● PROBLEM REQUIREMENTS: Set down the entries once more exactly as they were written.

● GIVEN RECORDS:
++++++++++++++++++++
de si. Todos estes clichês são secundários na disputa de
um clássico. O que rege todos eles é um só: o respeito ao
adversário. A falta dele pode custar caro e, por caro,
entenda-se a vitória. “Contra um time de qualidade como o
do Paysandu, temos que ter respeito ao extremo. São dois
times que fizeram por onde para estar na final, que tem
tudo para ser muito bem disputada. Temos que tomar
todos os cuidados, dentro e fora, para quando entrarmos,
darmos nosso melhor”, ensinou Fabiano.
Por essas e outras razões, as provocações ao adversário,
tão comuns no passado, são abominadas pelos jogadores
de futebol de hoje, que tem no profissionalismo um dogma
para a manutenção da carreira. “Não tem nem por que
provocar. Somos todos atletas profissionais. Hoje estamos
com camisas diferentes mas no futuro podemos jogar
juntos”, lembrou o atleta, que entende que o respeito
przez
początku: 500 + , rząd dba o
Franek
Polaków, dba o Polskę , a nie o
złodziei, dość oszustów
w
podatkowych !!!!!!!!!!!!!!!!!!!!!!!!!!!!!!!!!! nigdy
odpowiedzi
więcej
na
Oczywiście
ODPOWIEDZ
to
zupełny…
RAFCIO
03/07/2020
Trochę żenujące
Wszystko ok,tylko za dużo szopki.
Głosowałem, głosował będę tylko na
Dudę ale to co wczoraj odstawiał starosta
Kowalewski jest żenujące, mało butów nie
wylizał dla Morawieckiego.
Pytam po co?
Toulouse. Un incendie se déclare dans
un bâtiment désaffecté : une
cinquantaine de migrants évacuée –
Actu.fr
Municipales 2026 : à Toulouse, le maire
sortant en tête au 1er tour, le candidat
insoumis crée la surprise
++++++++++++++++++++
● RESULT OF THE TASK:
de si. Todos estes clichês são secundários na disputa de
um clássico. O que rege todos eles é um só: o respeito ao
adversário. A falta dele pode custar caro e, por caro,
entenda-se a vitória. “Contra um time de qualidade como o
do Paysandu, temos que ter respeito ao extremo. São dois
times que fizeram por onde para estar na final, que tem
tudo para ser muito bem disputada. Temos que tomar
todos os cuidados, dentro e fora, para quando entrarmos,
darmos nosso melhor”, ensinou Fabiano.
Por essas e outras razões, as provocações ao adversário,
tão comuns no passado, são abominadas pelos jogadores
de futebol de hoje, que tem no profissionalismo um dogma
para a manutenção da carreira. “Não tem nem por que
provocar. Somos todos atletas profissionais. Hoje estamos
com camisas diferentes mas no futuro podemos jogar
juntos”, lembrou o atleta, que entende que o respeito
przez
początku: 500 + , rząd dba o
Franek
Polaków, dba o Polskę , a nie o
złodziei, dość oszustów
w
podatkowych !!!!!!!!!!!!!!!!!!!!!!!!!!!!!!!!!! nigdy
odpowiedzi
więcej
na
Oczywiście
ODPOWIEDZ
to
zupełny…
RAFCIO
03/07/2020
Trochę żenujące
Wszystko ok,tylko za dużo szopki.
Głosowałem, głosował będę tylko na
Dudę ale to co wczoraj odstawiał starosta
Kowalewski jest żenujące, mało butów nie
wylizał dla Morawieckiego.
Pytam po co?
Toulouse. Un incendie se déclare dans
un bâtiment désaffecté : une
cinquantaine de migrants évacuée –
Actu.fr
Municipales 2026 : à Toulouse, le maire
sortant en tête au 1er tour, le candidat
insoumis crée la surprise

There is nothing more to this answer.